Pathos: revista brasileira de práticas públicas e psicopatologia 6º Volume | Page 20

O caso Apolo

Apolo tem 32 anos, nasceu no interior de São Paulo e é filho único. É moreno, alto, tem o olhar forte e triste. Seu corpo também é forte, parece mesmo um deus.

A primeira vez que encontrei Apolo ele estava no corredor da enfermaria do hospital em que trabalho. A sua volta havia alguns técnicos de enfermagem e dois enfermeiros. Notei que ele segurava um cordão e um dos profissionais lhe pediu que entregasse o material. Ele não o fez, relatou que aquilo lhe pertencia e, por isso, não iria entregar. Os profissionais explicaram as regras do setor, mas Apolo seguiu afirmando que não iria devolver algo que era seu. Disse que já haviam lhe roubado seus documentos e seu currículo escolar e que não confiava em ninguém.

Em dado momento o paciente enrolou o cordão ao redor de seu pescoço e após a aprovação de uma das enfermeiras, um dos profissionais se aproximou e tentou tirar o cordão. Começou, então, o que terminou com o paciente contido, medicado e amarrado com seis faixas.

Apolo esteve por 21 dias em nossa enfermaria (leito psiquiátrico em hospital geral) e durante esse tempo pudemos estar juntos em alguns atendimentos. Em sua ficha de entrada no pronto socorro constava que havia chegado com o SAMU. Os bombeiros o haviam resgatado tentando se atirar de uma ponte. Tinha agarrado às mãos alguns papéis e fazia menção de pular. Após cerca de uma hora, um dos bombeiros conseguiu tirá-lo e foi trazido, então, para o hospital. Na evolução de entrada, o médico plantonista evoluiu que o paciente havia chegado bastante desorganizado, persecutório, agressivo, sem escuta, apresentando discurso confuso e delirante (dizia estar sendo perseguido por funcionários da Apple) e autocuidado prejudicado. Esteve em observação no pronto socorro por dois dias e, então, sem apresentar qualquer remissão dos sintomas, optou-se por interná-lo.

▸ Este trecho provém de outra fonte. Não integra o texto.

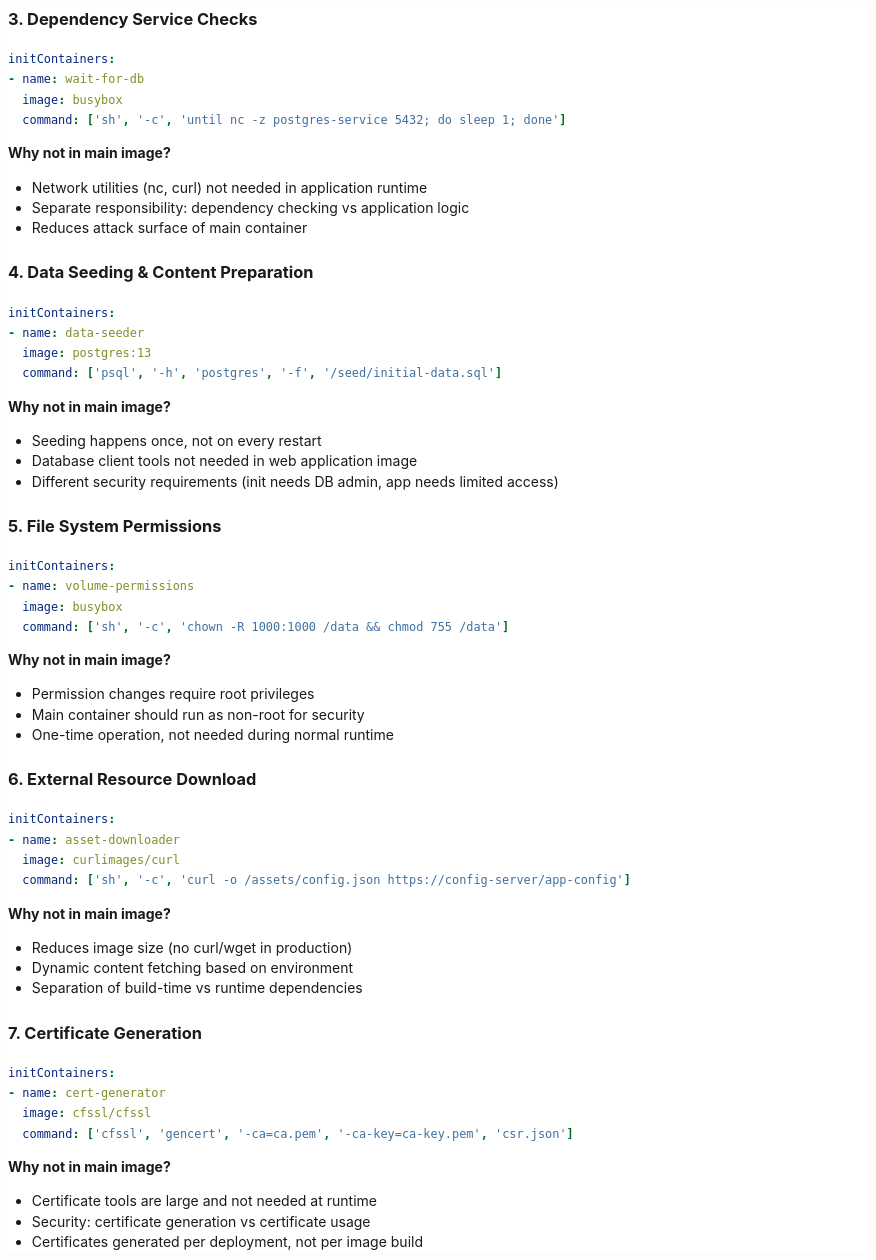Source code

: ### 3. **Dependency Service Checks**
```yaml
initContainers:
- name: wait-for-db
  image: busybox
  command: ['sh', '-c', 'until nc -z postgres-service 5432; do sleep 1; done']
```
**Why not in main image?**
- Network utilities (nc, curl) not needed in application runtime
- Separate responsibility: dependency checking vs application logic
- Reduces attack surface of main container

### 4. **Data Seeding & Content Preparation**
```yaml
initContainers:
- name: data-seeder
  image: postgres:13
  command: ['psql', '-h', 'postgres', '-f', '/seed/initial-data.sql']
```
**Why not in main image?**
- Seeding happens once, not on every restart
- Database client tools not needed in web application image
- Different security requirements (init needs DB admin, app needs limited access)

### 5. **File System Permissions**
```yaml
initContainers:
- name: volume-permissions
  image: busybox
  command: ['sh', '-c', 'chown -R 1000:1000 /data && chmod 755 /data']
```
**Why not in main image?**
- Permission changes require root privileges
- Main container should run as non-root for security
- One-time operation, not needed during normal runtime

### 6. **External Resource Download**
```yaml
initContainers:
- name: asset-downloader
  image: curlimages/curl
  command: ['sh', '-c', 'curl -o /assets/config.json https://config-server/app-config']
```
**Why not in main image?**
- Reduces image size (no curl/wget in production)
- Dynamic content fetching based on environment
- Separation of build-time vs runtime dependencies

### 7. **Certificate Generation**
```yaml
initContainers:
- name: cert-generator
  image: cfssl/cfssl
  command: ['cfssl', 'gencert', '-ca=ca.pem', '-ca-key=ca-key.pem', 'csr.json']
```
**Why not in main image?**
- Certificate tools are large and not needed at runtime
- Security: certificate generation vs certificate usage
- Certificates generated per deployment, not per image build
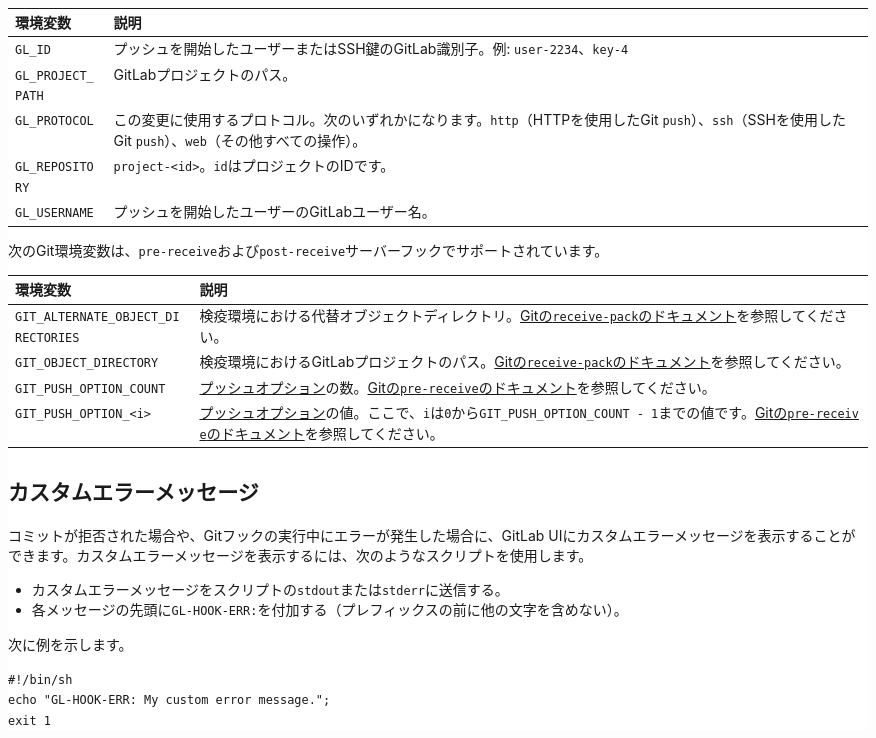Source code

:| 環境変数 | 説明                                                                                                                                                |
|:---------------------|:-----------------------------------------------------------------------------------------------------------------------------------------------------------|
| `GL_ID`              | プッシュを開始したユーザーまたはSSH鍵のGitLab識別子。例: `user-2234`、`key-4`                                                         |
| `GL_PROJECT_PATH`    | GitLabプロジェクトのパス。                                                                                                               |
| `GL_PROTOCOL`        | この変更に使用するプロトコル。次のいずれかになります。`http`（HTTPを使用したGit `push`）、`ssh`（SSHを使用したGit `push`）、`web`（その他すべての操作）。 |
| `GL_REPOSITORY`      | `project-<id>`。`id`はプロジェクトのIDです。                                                                                                        |
| `GL_USERNAME`        | プッシュを開始したユーザーのGitLabユーザー名。                                                                                                       |

次のGit環境変数は、`pre-receive`および`post-receive`サーバーフックでサポートされています。

| 環境変数               | 説明                                                                                                                                                            |
|:-----------------------------------|:-----------------------------------------------------------------------------------------------------------------------------------------------------------------------|
| `GIT_ALTERNATE_OBJECT_DIRECTORIES` | 検疫環境における代替オブジェクトディレクトリ。[Gitの`receive-pack`のドキュメント](https://git-scm.com/docs/git-receive-pack#_quarantine_environment)を参照してください。 |
| `GIT_OBJECT_DIRECTORY`             | 検疫環境におけるGitLabプロジェクトのパス。[Gitの`receive-pack`のドキュメント](https://git-scm.com/docs/git-receive-pack#_quarantine_environment)を参照してください。          |
| `GIT_PUSH_OPTION_COUNT`            | [プッシュオプション](../topics/git/commit.md#push-options)の数。[Gitの`pre-receive`のドキュメント](https://git-scm.com/docs/githooks#pre-receive)を参照してください。                                                          |
| `GIT_PUSH_OPTION_<i>`              | [プッシュオプション](../topics/git/commit.md#push-options)の値。ここで、`i`は`0`から`GIT_PUSH_OPTION_COUNT - 1`までの値です。[Gitの`pre-receive`のドキュメント](https://git-scm.com/docs/githooks#pre-receive)を参照してください。      |

## カスタムエラーメッセージ

コミットが拒否された場合や、Gitフックの実行中にエラーが発生した場合に、GitLab UIにカスタムエラーメッセージを表示することができます。カスタムエラーメッセージを表示するには、次のようなスクリプトを使用します。

- カスタムエラーメッセージをスクリプトの`stdout`または`stderr`に送信する。
- 各メッセージの先頭に`GL-HOOK-ERR:`を付加する（プレフィックスの前に他の文字を含めない）。

次に例を示します。

```shell
#!/bin/sh
echo "GL-HOOK-ERR: My custom error message.";
exit 1
```
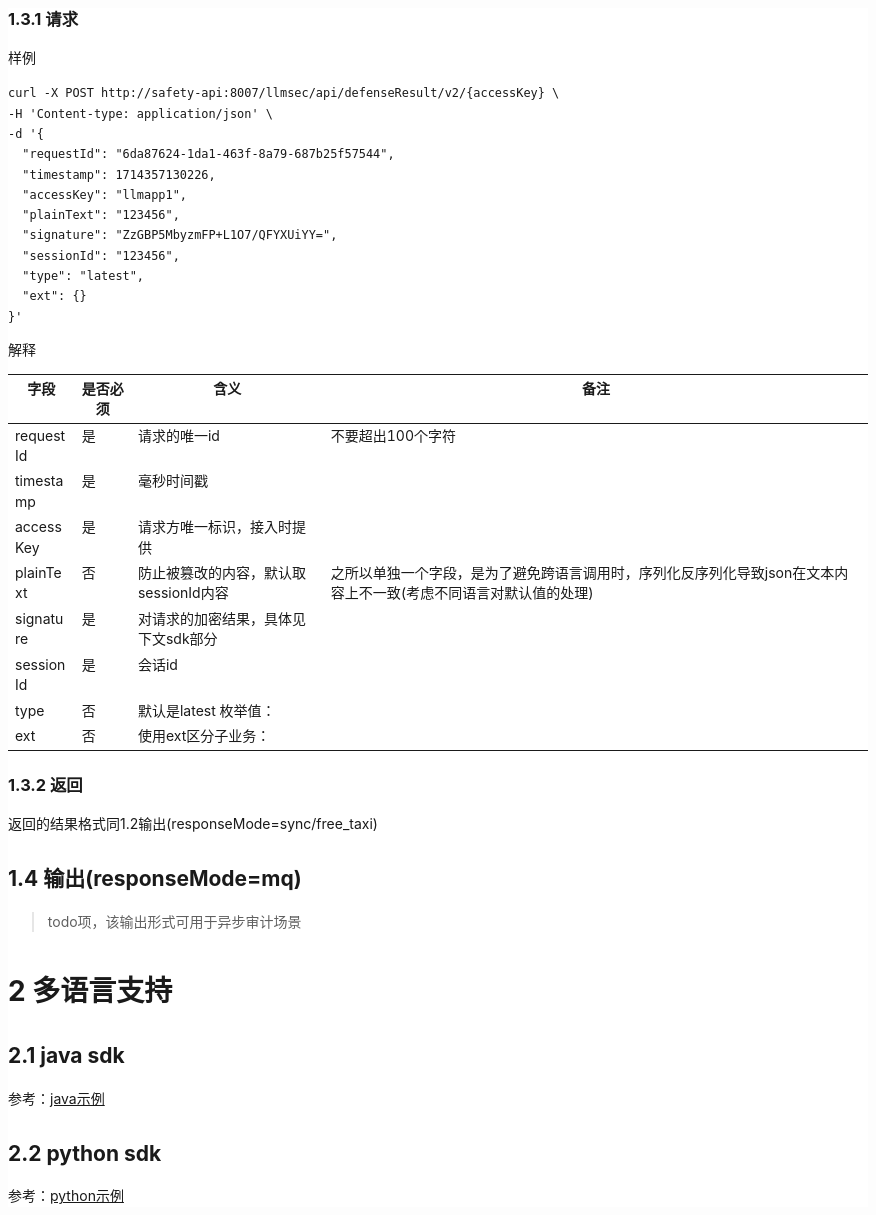 ### 1.3.1 请求
样例
```shell
curl -X POST http://safety-api:8007/llmsec/api/defenseResult/v2/{accessKey} \
-H 'Content-type: application/json' \
-d '{
  "requestId": "6da87624-1da1-463f-8a79-687b25f57544",
  "timestamp": 1714357130226,
  "accessKey": "llmapp1",
  "plainText": "123456",
  "signature": "ZzGBP5MbyzmFP+L1O7/QFYXUiYY=",
  "sessionId": "123456",
  "type": "latest",
  "ext": {}
}'
```

解释

| 字段 | 是否必须 | 含义 | 备注 |
| --- | --- | --- | --- |
| requestId | 是 | 请求的唯一id | 不要超出100个字符 |
| timestamp | 是 | 毫秒时间戳 |  |
| accessKey | 是 | 请求方唯一标识，接入时提供 |  |
| plainText | 否 | 防止被篡改的内容，默认取sessionId内容 | 之所以单独一个字段，是为了避免跨语言调用时，序列化反序列化导致json在文本内容上不一致(考虑不同语言对默认值的处理) |
| signature | 是 | 对请求的加密结果，具体见下文sdk部分 |  |
| sessionId | 是 | 会话id |  |
| type | 否 | 默认是latest 枚举值： |  |
| ext | 否 | 使用ext区分子业务： |  |

### 1.3.2 返回
返回的结果格式同1.2输出(responseMode=sync/free_taxi)


## 1.4 输出(responseMode=mq)
> todo项，该输出形式可用于异步审计场景


# 2 多语言支持

## 2.1 java sdk
参考：[java示例](../../safety-demo/java)

## 2.2 python sdk
参考：[python示例](../../safety-demo/python)
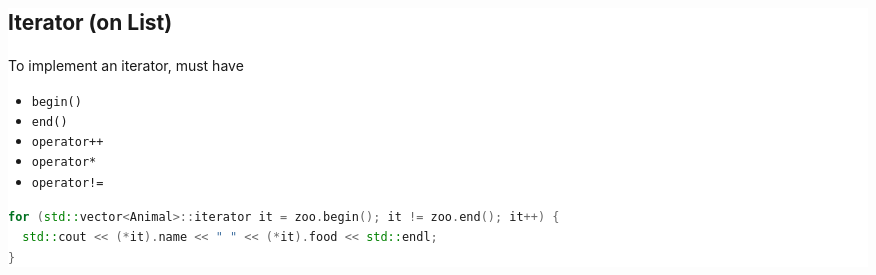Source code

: ## Iterator (on List)

To implement an iterator, must have
- `begin()`
- `end()`
- `operator++`
- `operator*`
- `operator!=`

```cpp
for (std::vector<Animal>::iterator it = zoo.begin(); it != zoo.end(); it++) {
  std::cout << (*it).name << " " << (*it).food << std::endl;
}
```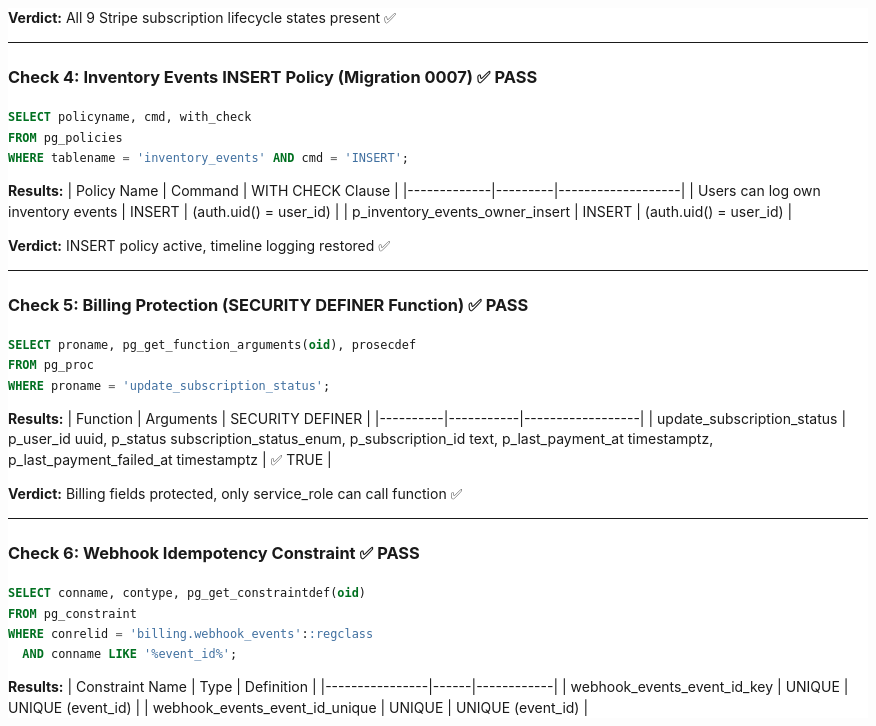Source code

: **Verdict:** All 9 Stripe subscription lifecycle states present ✅

---

### Check 4: Inventory Events INSERT Policy (Migration 0007) ✅ PASS

```sql
SELECT policyname, cmd, with_check
FROM pg_policies
WHERE tablename = 'inventory_events' AND cmd = 'INSERT';
```

**Results:**
| Policy Name | Command | WITH CHECK Clause |
|-------------|---------|-------------------|
| Users can log own inventory events | INSERT | (auth.uid() = user_id) |
| p_inventory_events_owner_insert | INSERT | (auth.uid() = user_id) |

**Verdict:** INSERT policy active, timeline logging restored ✅

---

### Check 5: Billing Protection (SECURITY DEFINER Function) ✅ PASS

```sql
SELECT proname, pg_get_function_arguments(oid), prosecdef
FROM pg_proc
WHERE proname = 'update_subscription_status';
```

**Results:**
| Function | Arguments | SECURITY DEFINER |
|----------|-----------|------------------|
| update_subscription_status | p_user_id uuid, p_status subscription_status_enum, p_subscription_id text, p_last_payment_at timestamptz, p_last_payment_failed_at timestamptz | ✅ TRUE |

**Verdict:** Billing fields protected, only service_role can call function ✅

---

### Check 6: Webhook Idempotency Constraint ✅ PASS

```sql
SELECT conname, contype, pg_get_constraintdef(oid)
FROM pg_constraint
WHERE conrelid = 'billing.webhook_events'::regclass
  AND conname LIKE '%event_id%';
```

**Results:**
| Constraint Name | Type | Definition |
|----------------|------|------------|
| webhook_events_event_id_key | UNIQUE | UNIQUE (event_id) |
| webhook_events_event_id_unique | UNIQUE | UNIQUE (event_id) |
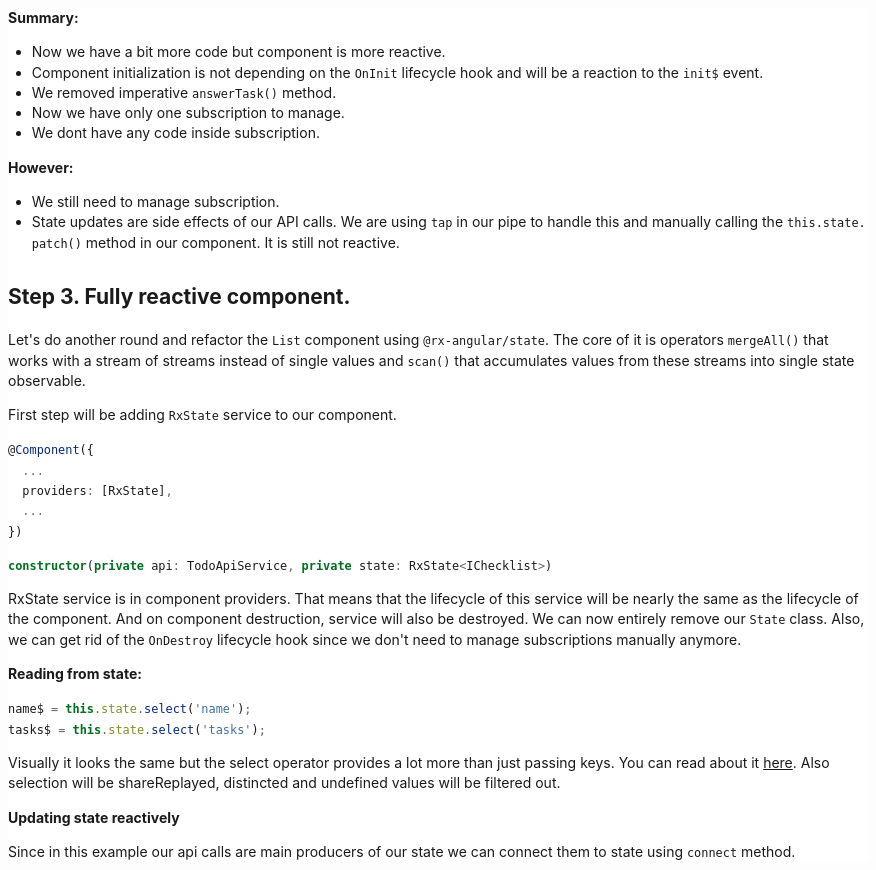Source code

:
```ts
```

**Summary:**

- Now we have a bit more code but component is more reactive.
- Component initialization is not depending on the `OnInit` lifecycle hook and will be a reaction to the `init$` event.
- We removed imperative `answerTask()` method.
- Now we have only one subscription to manage.
- We dont have any code inside subscription.

**However:**

- We still need to manage subscription.
- State updates are side effects of our API calls. We are using `tap` in our pipe to handle this and manually calling the `this.state.patch()` method in our component. It is still not reactive.

## Step 3. Fully reactive component.

Let's do another round and refactor the `List` component using `@rx-angular/state`. The core of it is operators `mergeAll()` that works with a stream of streams instead of single values and `scan()` that accumulates values from these streams into single state observable.

First step will be adding `RxState` service to our component.

```ts
@Component({
  ...
  providers: [RxState],
  ...
})
```

```ts
constructor(private api: TodoApiService, private state: RxState<IChecklist>)
```

RxState service is in component providers. That means that the lifecycle of this service will be nearly the same as the lifecycle of the component. And on component destruction, service will also be destroyed. We can now entirely remove our `State` class. Also, we can get rid of the `OnDestroy` lifecycle hook since we don't need to manage subscriptions manually anymore.

**Reading from state:**

```ts
name$ = this.state.select('name');
tasks$ = this.state.select('tasks');
```

Visually it looks the same but the select operator provides a lot more than just passing keys. You can read about it [here](https://github.com/rx-angular/rx-angular/blob/main/libs/state/docs/api/rx-state.md#select). Also selection will be shareReplayed, distincted and undefined values will be filtered out.

**Updating state reactively**

Since in this example our api calls are main producers of our state we can connect them to state
using `connect` method.
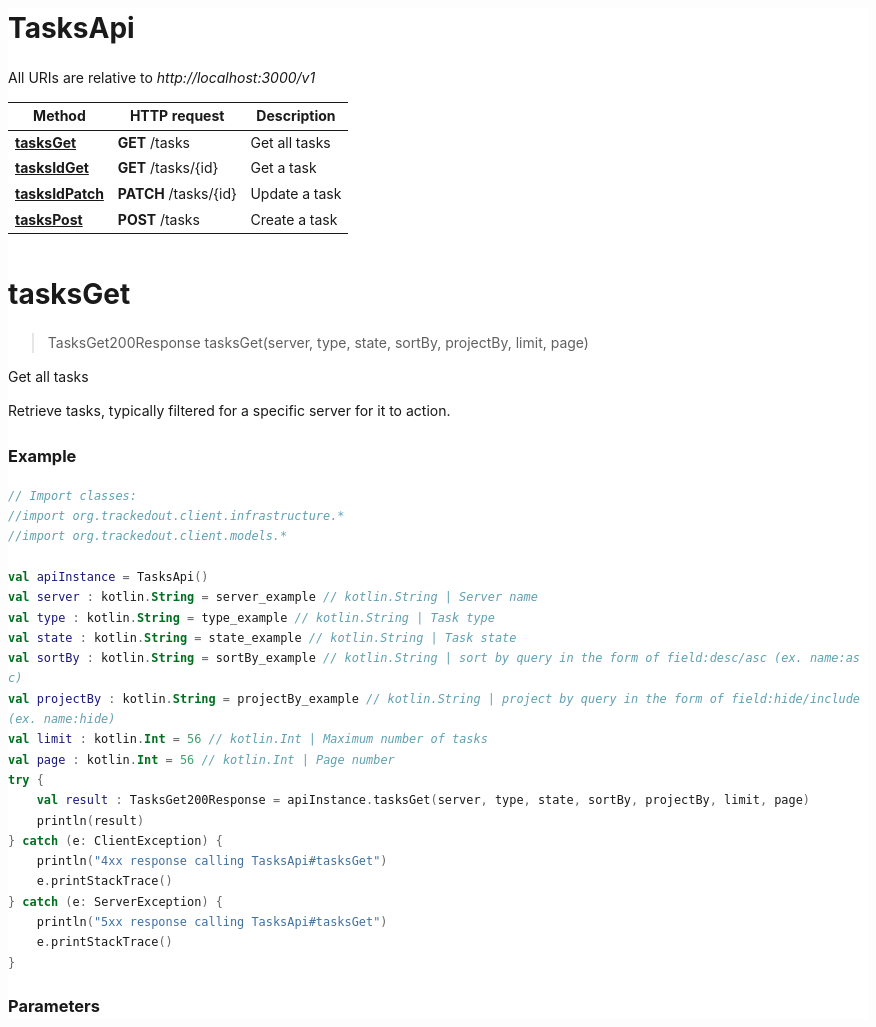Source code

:# TasksApi

All URIs are relative to *http://localhost:3000/v1*

Method | HTTP request | Description
------------- | ------------- | -------------
[**tasksGet**](TasksApi.md#tasksGet) | **GET** /tasks | Get all tasks
[**tasksIdGet**](TasksApi.md#tasksIdGet) | **GET** /tasks/{id} | Get a task
[**tasksIdPatch**](TasksApi.md#tasksIdPatch) | **PATCH** /tasks/{id} | Update a task
[**tasksPost**](TasksApi.md#tasksPost) | **POST** /tasks | Create a task


<a id="tasksGet"></a>
# **tasksGet**
> TasksGet200Response tasksGet(server, type, state, sortBy, projectBy, limit, page)

Get all tasks

Retrieve tasks, typically filtered for a specific server for it to action.

### Example
```kotlin
// Import classes:
//import org.trackedout.client.infrastructure.*
//import org.trackedout.client.models.*

val apiInstance = TasksApi()
val server : kotlin.String = server_example // kotlin.String | Server name
val type : kotlin.String = type_example // kotlin.String | Task type
val state : kotlin.String = state_example // kotlin.String | Task state
val sortBy : kotlin.String = sortBy_example // kotlin.String | sort by query in the form of field:desc/asc (ex. name:asc)
val projectBy : kotlin.String = projectBy_example // kotlin.String | project by query in the form of field:hide/include (ex. name:hide)
val limit : kotlin.Int = 56 // kotlin.Int | Maximum number of tasks
val page : kotlin.Int = 56 // kotlin.Int | Page number
try {
    val result : TasksGet200Response = apiInstance.tasksGet(server, type, state, sortBy, projectBy, limit, page)
    println(result)
} catch (e: ClientException) {
    println("4xx response calling TasksApi#tasksGet")
    e.printStackTrace()
} catch (e: ServerException) {
    println("5xx response calling TasksApi#tasksGet")
    e.printStackTrace()
}
```

### Parameters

No primeiro atendimento realizado com Apolo, ele estava em seu leito, isolado, enrolado em um edredom, apesar do calor que fazia no dia. Foi receptivo a minha abordagem, mas um tanto superficial em sua fala. Mostrava-se desconfiado e assustado. Com o passar dos dias, Apolo começou a confiar mais em mim e, aos poucos, pôde compartilhar parte de sua história de vida. O vínculo foi, então, sendo estabelecido.